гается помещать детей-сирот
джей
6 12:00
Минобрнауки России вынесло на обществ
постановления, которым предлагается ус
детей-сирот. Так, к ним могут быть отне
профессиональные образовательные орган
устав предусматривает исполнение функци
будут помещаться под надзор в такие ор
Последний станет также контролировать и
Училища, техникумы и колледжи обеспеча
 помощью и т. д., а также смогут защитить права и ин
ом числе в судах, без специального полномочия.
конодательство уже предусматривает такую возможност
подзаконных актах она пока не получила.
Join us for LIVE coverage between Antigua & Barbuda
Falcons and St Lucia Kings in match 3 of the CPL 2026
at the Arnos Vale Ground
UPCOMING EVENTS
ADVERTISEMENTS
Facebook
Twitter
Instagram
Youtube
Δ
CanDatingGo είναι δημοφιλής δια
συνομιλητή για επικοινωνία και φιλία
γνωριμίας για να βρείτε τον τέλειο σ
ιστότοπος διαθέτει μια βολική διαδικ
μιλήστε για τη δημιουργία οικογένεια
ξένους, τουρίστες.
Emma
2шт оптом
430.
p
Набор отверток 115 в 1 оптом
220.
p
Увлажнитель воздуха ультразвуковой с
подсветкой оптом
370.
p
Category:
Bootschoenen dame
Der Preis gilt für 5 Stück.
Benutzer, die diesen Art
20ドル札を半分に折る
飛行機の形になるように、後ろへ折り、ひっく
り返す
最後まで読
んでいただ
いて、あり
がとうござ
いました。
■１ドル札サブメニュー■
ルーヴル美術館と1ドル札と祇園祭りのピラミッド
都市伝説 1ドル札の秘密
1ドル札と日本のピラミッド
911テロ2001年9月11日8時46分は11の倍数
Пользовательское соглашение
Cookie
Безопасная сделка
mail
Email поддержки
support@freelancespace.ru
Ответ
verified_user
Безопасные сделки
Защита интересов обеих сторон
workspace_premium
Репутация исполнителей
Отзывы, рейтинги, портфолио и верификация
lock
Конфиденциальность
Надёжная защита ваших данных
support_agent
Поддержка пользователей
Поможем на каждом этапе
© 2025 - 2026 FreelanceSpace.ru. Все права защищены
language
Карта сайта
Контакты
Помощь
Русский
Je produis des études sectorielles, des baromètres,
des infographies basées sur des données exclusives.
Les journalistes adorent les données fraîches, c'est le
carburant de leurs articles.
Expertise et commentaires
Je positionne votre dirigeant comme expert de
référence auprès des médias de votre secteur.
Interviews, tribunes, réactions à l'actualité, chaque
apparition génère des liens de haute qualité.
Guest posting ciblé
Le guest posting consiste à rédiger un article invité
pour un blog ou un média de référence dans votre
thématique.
+++
Job item: Every line from the start of the material above through the line that contains "Репутация исполнителей" must be written out exactly, with both ends included.

Completed task:
гается помещать детей-сирот
джей
6 12:00
Минобрнауки России вынесло на обществ
постановления, которым предлагается ус
детей-сирот. Так, к ним могут быть отне
профессиональные образовательные орган
устав предусматривает исполнение функци
будут помещаться под надзор в такие ор
Последний станет также контролировать и
Училища, техникумы и колледжи обеспеча
 помощью и т. д., а также смогут защитить права и ин
ом числе в судах, без специального полномочия.
конодательство уже предусматривает такую возможност
подзаконных актах она пока не получила.
Join us for LIVE coverage between Antigua & Barbuda
Falcons and St Lucia Kings in match 3 of the CPL 2026
at the Arnos Vale Ground
UPCOMING EVENTS
ADVERTISEMENTS
Facebook
Twitter
Instagram
Youtube
Δ
CanDatingGo είναι δημοφιλής δια
συνομιλητή για επικοινωνία και φιλία
γνωριμίας για να βρείτε τον τέλειο σ
ιστότοπος διαθέτει μια βολική διαδικ
μιλήστε για τη δημιουργία οικογένεια
ξένους, τουρίστες.
Emma
2шт оптом
430.
p
Набор отверток 115 в 1 оптом
220.
p
Увлажнитель воздуха ультразвуковой с
подсветкой оптом
370.
p
Category:
Bootschoenen dame
Der Preis gilt für 5 Stück.
Benutzer, die diesen Art
20ドル札を半分に折る
飛行機の形になるように、後ろへ折り、ひっく
り返す
最後まで読
んでいただ
いて、あり
がとうござ
いました。
■１ドル札サブメニュー■
ルーヴル美術館と1ドル札と祇園祭りのピラミッド
都市伝説 1ドル札の秘密
1ドル札と日本のピラミッド
911テロ2001年9月11日8時46分は11の倍数
Пользовательское соглашение
Cookie
Безопасная сделка
mail
Email поддержки
support@freelancespace.ru
Ответ
verified_user
Безопасные сделки
Защита интересов обеих сторон
workspace_premium
Репутация исполнителей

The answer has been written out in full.